Po decyzji UEFA o zamknięciu stadionu Legii na mecz z Realem w klubie postanowiono sięgnąć po najbardziej radykalne środki. Kończy się okres bezkarności dla karków biegających w kominiarkach po stadionie, tłukących się z ochroną i rozwalających co się da. Legia zamierza podjąć wobec nich najbardziej bolesne kroki prawne.
– Według naszej analizy na gruncie polskiego prawa cywilnego jesteśmy w stanie pozwać ludzi, przez których utracimy potencjalne przychody. W tym momencie mamy 70 osób z zakazami stadionowymi za różne czyny, ale sprawdzamy wszystkich osoba po osobie i ta liczba z pewności
ą jeszcze wzrośnie. Do końca miesiąca powinniśmy mieć wszystkich zidentyfikowanych i mniej więcej wtedy znana też będzie ostateczna decyzja UEFA. Podliczymy straty, zakończymy identyfikację i zaczynamy pozywać – a mowa tu o wielomilionowej kwocie – mówi Seweryn Dmowski, dyrektor ds. mediów w Legii.
Każdy z osobna zostanie pozwany o całą kwotę, czyli już niedługo w skrzynkach pocztowych jednego czy drugiego znajdą się pozwy z – strzelamy – wpisaną kwotą dziesięciu milionów złotych.

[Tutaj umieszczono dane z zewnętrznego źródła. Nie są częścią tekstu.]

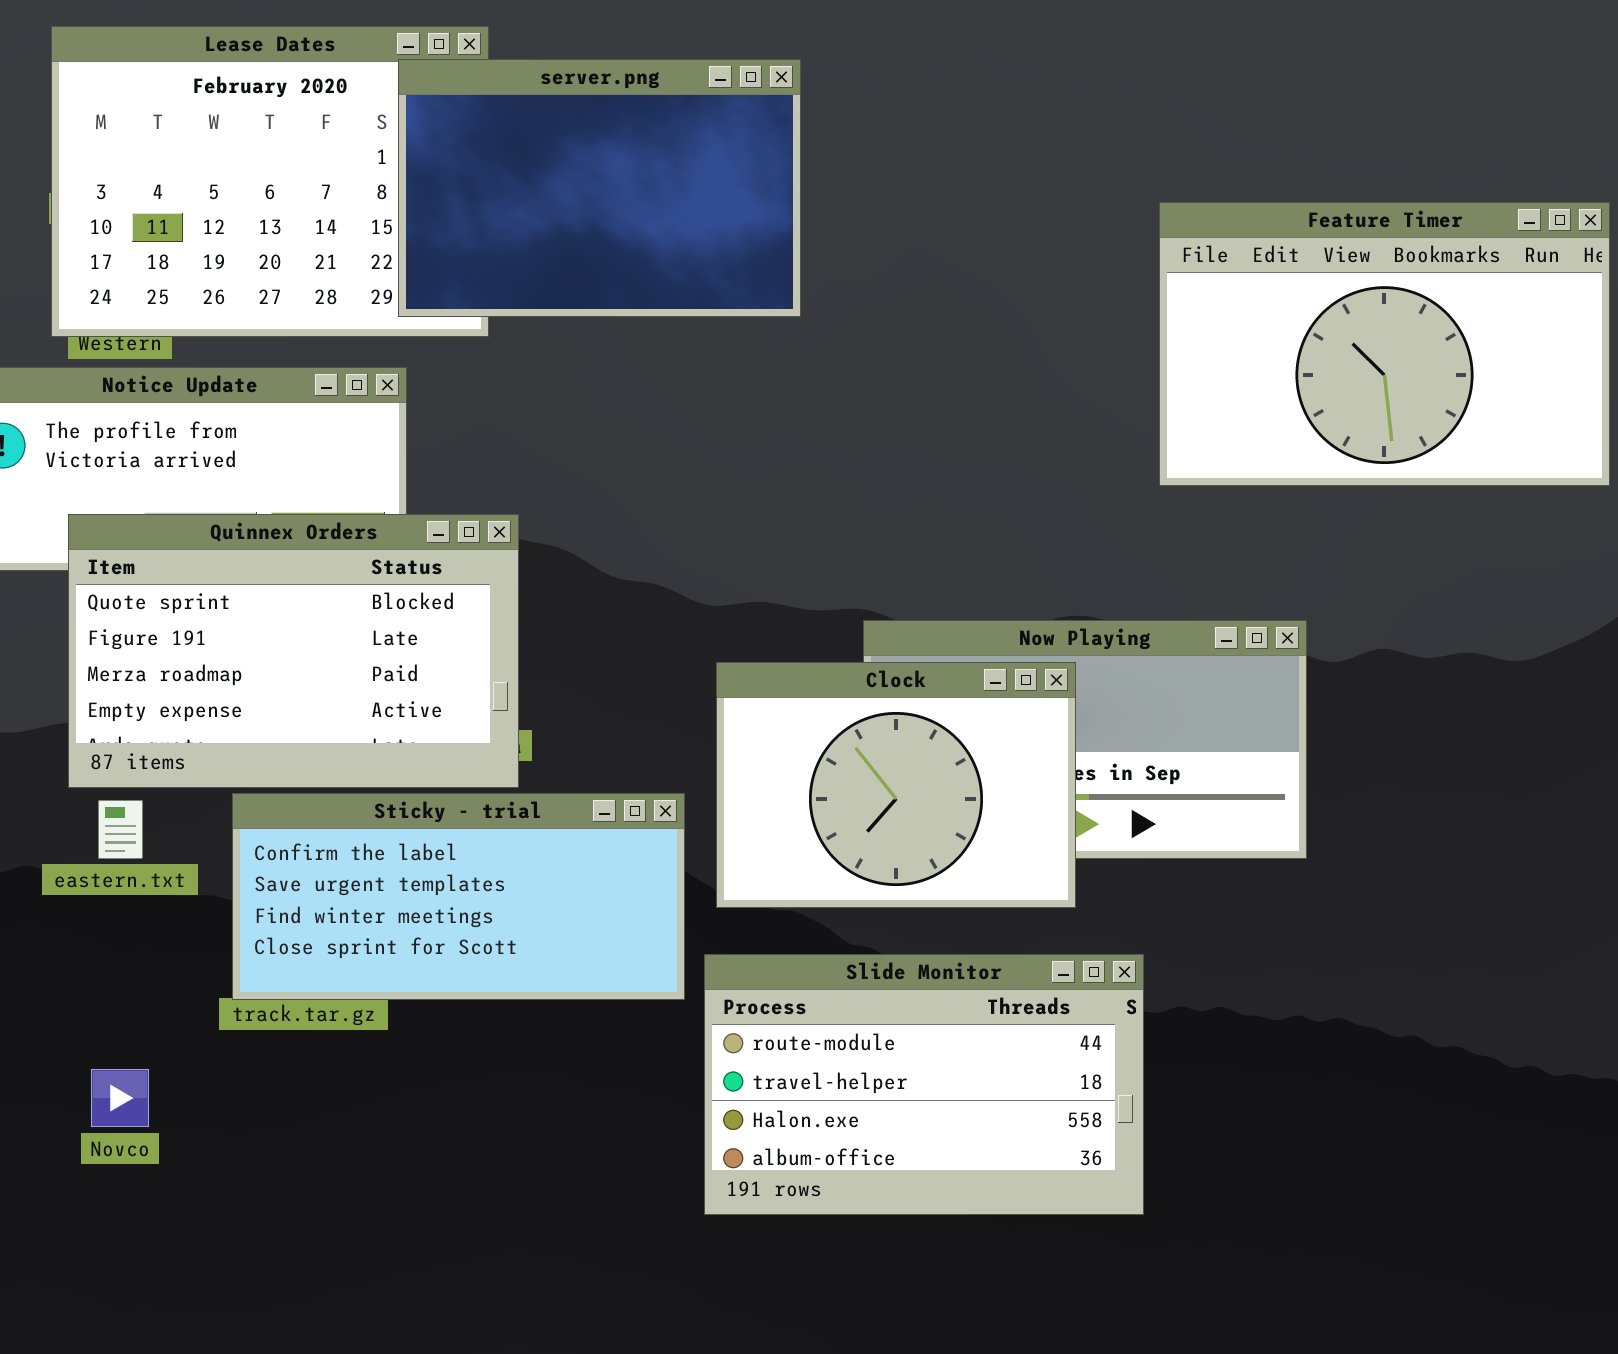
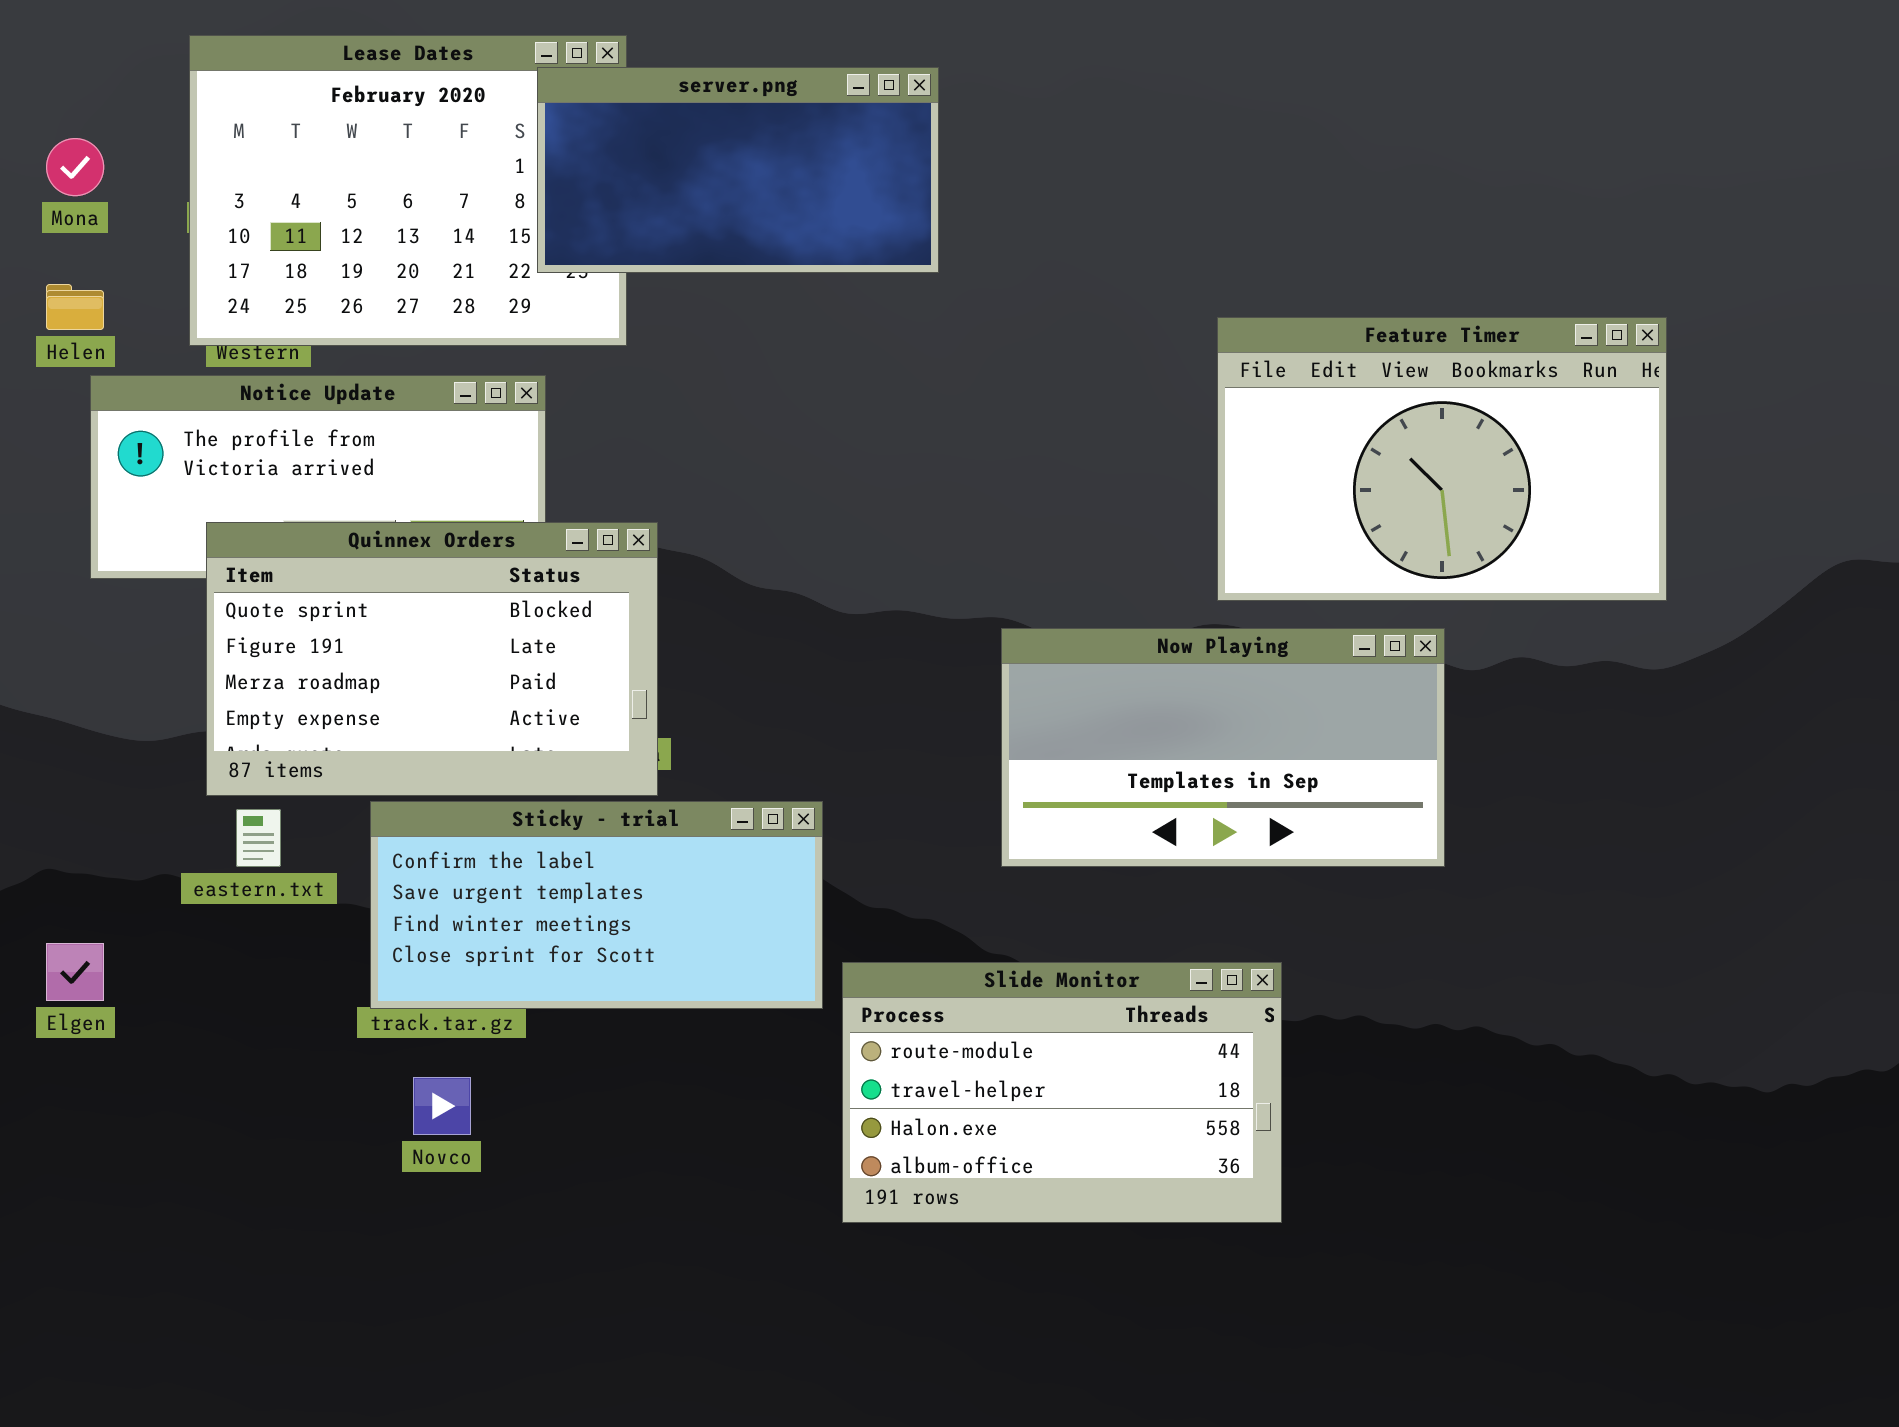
server.png: [398,59,801,317] -> [537,67,939,273], resized
Feature Timer: [1159,202,1610,486] -> [1217,317,1667,601], moved
Clock: [716,662,1076,908] -> none, closed
Novco: [91,1069,149,1127] -> [413,1077,471,1135], moved

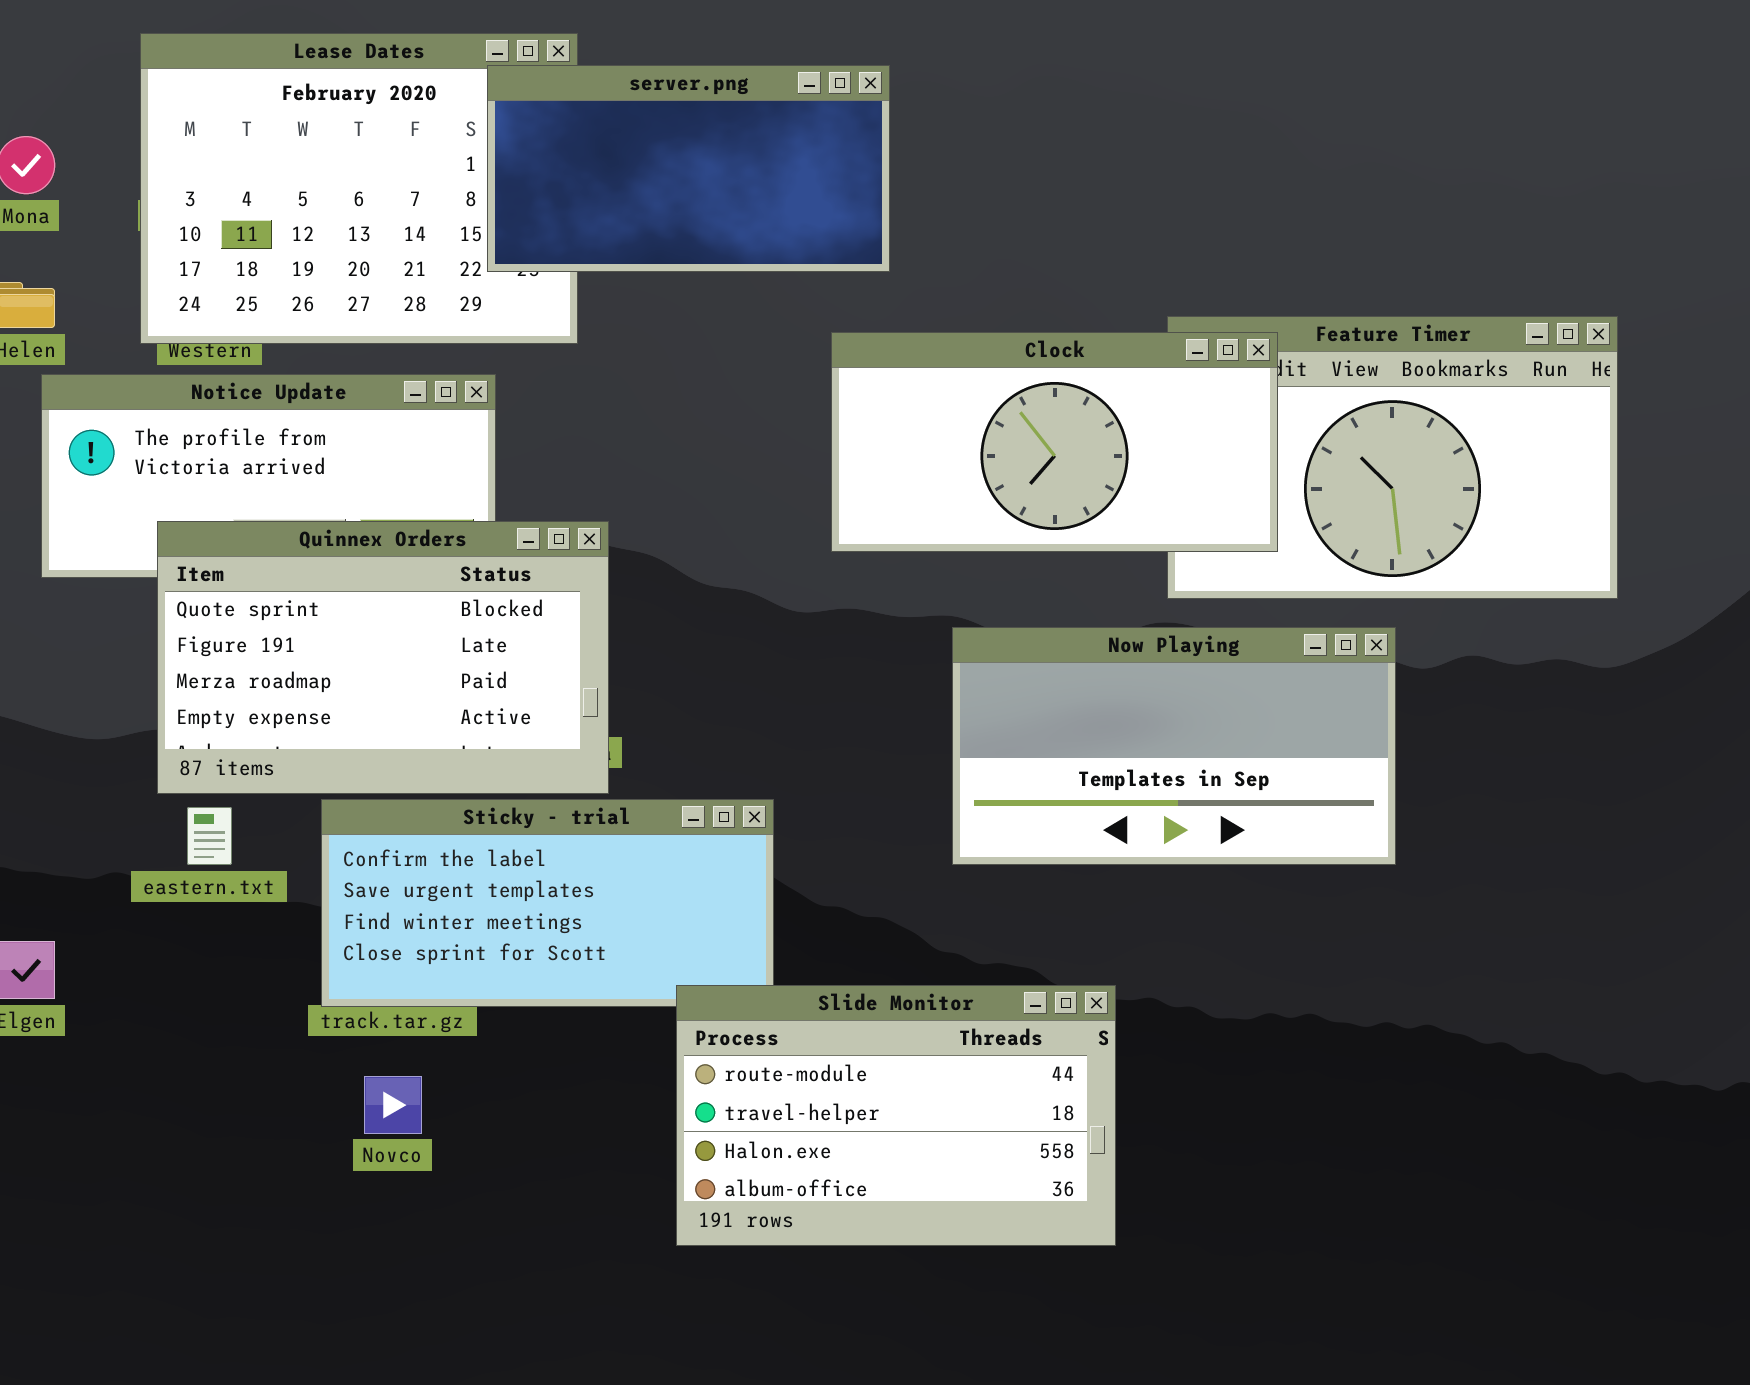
Clock: none -> [831,332,1278,552], opened
Slide Monitor: [842,962,1282,1223] -> [676,985,1116,1246], moved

Rzecz jasna w postępowaniu to sąd wyznaczy ostateczną wysokość odszkodowania oraz wskaże osoby, które na tę kwotę będą musiały się zrzucić. Tak czy inaczej, na pewno będzie bolało.
Dla kiboli sprawa jest więc banalnie prosta – pobiegaliście sobie po stadionie w kominiarkach, było naprawdę fajnie, a teraz będziecie musieli za to wszystko zapłacić.